▶
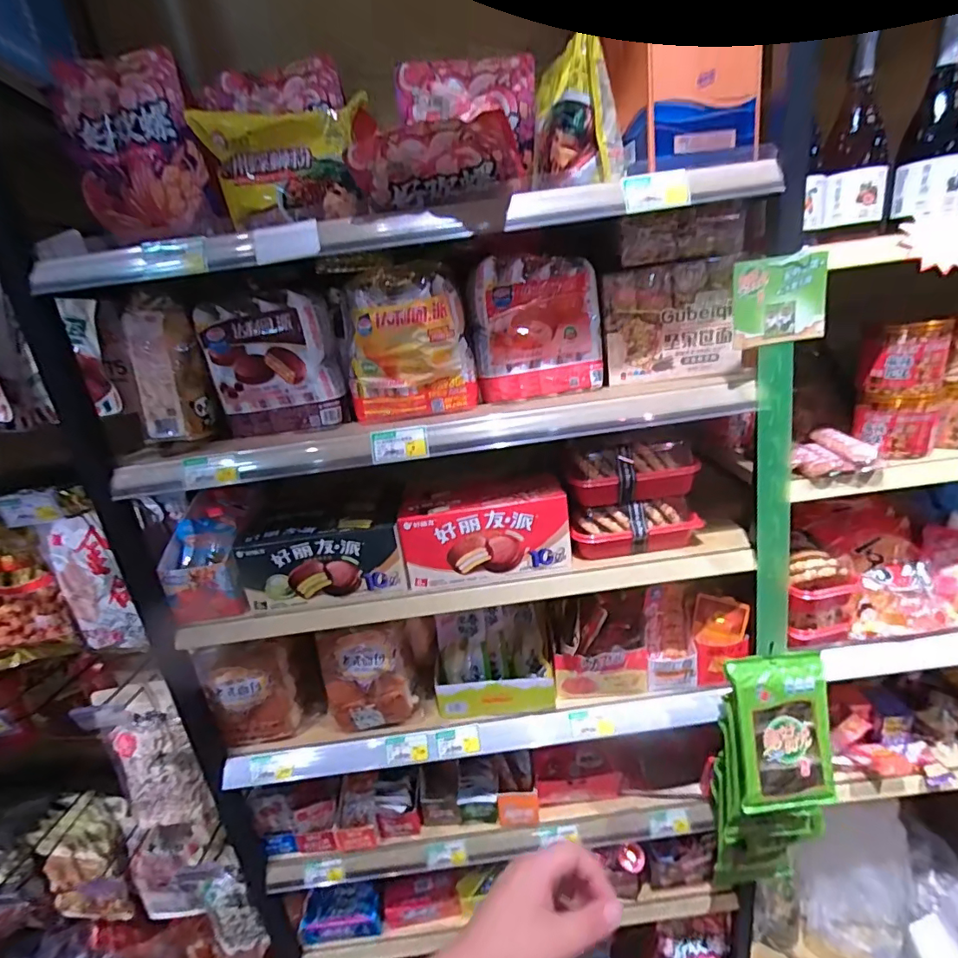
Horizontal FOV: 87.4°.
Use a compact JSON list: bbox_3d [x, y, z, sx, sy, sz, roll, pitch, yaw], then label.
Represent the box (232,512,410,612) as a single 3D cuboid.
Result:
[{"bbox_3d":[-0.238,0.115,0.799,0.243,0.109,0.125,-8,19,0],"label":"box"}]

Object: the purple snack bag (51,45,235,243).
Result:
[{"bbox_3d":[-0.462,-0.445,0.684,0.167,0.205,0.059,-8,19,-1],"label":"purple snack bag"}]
◀
▶
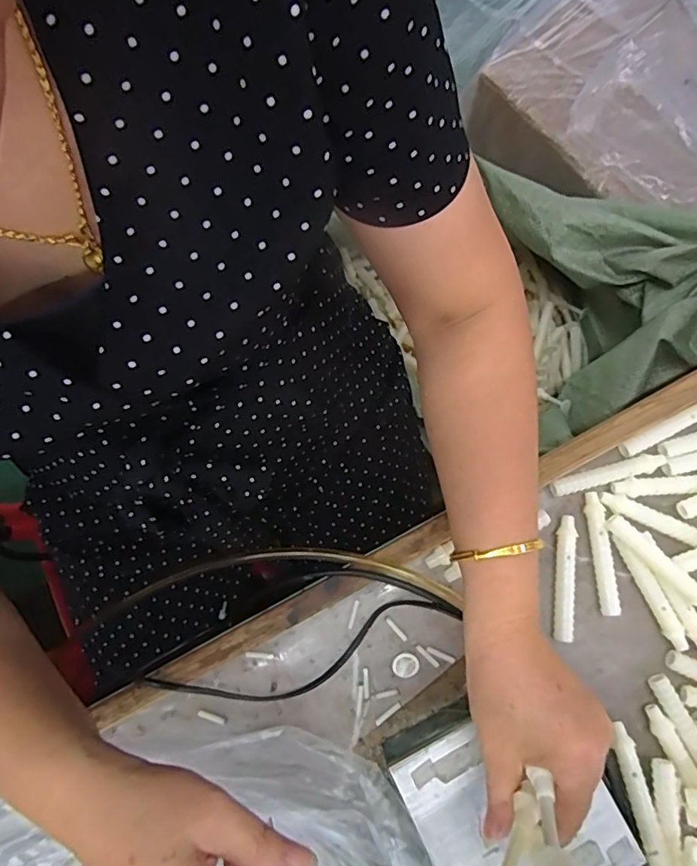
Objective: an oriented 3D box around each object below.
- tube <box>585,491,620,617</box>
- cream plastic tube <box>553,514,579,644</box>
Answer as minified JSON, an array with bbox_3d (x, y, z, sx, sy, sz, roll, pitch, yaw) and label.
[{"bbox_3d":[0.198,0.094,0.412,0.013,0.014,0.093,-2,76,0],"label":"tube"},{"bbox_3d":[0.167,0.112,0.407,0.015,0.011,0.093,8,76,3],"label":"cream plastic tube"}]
◀
### Task requirements:
Taking the lines above, repeat exactly those from the line that contains "- tube <box>585,491,620,617</box>" through the line that contains "- cream plastic", and both of those lines as well. Include nothing else.

### Completed exercise:
- tube <box>585,491,620,617</box>
- cream plastic tube <box>553,514,579,644</box>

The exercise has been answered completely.